As a team, the New York Mets may be sleeping giants. They’re not getting much attention in terms of being able to compete for a championship. It’s understandable. The name-recognition on this roster isn’t what it was this time a year ago.
The players are embracing the underdog status. They’ve been positive during any of their spring training interviews. Wearing this collar is much different. And within this pack of wild dogs, there’s a player we may all be underestimating.
Adrian Houser is better than a typical fifth starter
Pitcher Adrian Houser is coming into this season as the projected fifth starter for the Mets. A career spent exclusively with the Milwaukee Brewers up to this point, he joins the Mets with a 31-34 record, 4.00 ERA, and time spent as a starter and reliever. A lower than average strikeout rate and higher than average percentage of walks, it’s understandable why some may not think too highly of him.
Houser didn’t have the best of seasons in 2023 nor did he piece together an excellent year in 2022. He wasn’t horrendous either. Houser is about exactly what you’d want from your fifth starter. In 2021, he even showed the spark of what his ceiling could look like.
It was in the 2021 season when Houser made a career-high 26 starts for the Brewers while adding in a pair of relief appearances. He’d deliver them a 10-6 season record-wise plus a 3.22 ERA performance. A career-low in ERA, it was oddly a higher FIP at 4.33 than he had in each of the last two years.
Numbers are funny. It seems to indicate in this successful year that he was incredibly lucky or in the past two seasons he was much less so.

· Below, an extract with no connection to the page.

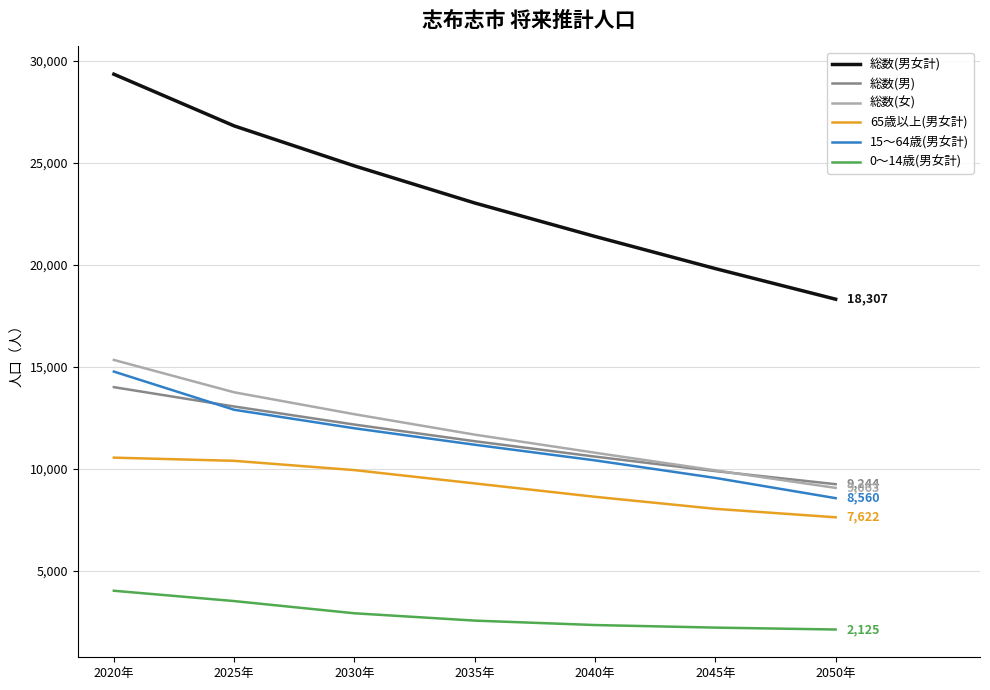

True or false: 総数(男女計) and 65歳以上(男女計) intersect in this chart.

False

In either case, the Mets have themselves a guy who has relied on pitching to groundball contact with much success. The last two years weren’t quite as good and yet the low of 46.3% remained above the league-average. He has been over 50% for most of his career which if he can recapture will bode well for the 2024 season. If you can't throw it past the hitter, get him to hit it into the ground.
Career-worsts in exit velocity, hard-hit percentage, and fly ball percentage had Houser walking on eggshells last season. Fortunately, by increasing his strikeout rate slightly and decreasing his total number of walks, he managed to escape mostly unscathed.
Houser isn’t going to suddenly join the Cy Young conversation. Consistently throwing 100+ innings and lengthening the Milwaukee rotation in recent years while also supplementing them with some elite-level relief pitching when called upon should make him much more of a Mets asset than he’s getting credit for. The lowest paid of the Mets due to being the one still in the arbitration-eligibility portion of his career, it’s easy to overlook him.
Houser hasn’t had the implosive season like Luis Severino did last year. He isn’t trending downward and relying on an increase in velocity like Sean Manaea to get his starting pitching career back on track. He is what he is and that’s a very good fifth starter who’ll get the job done.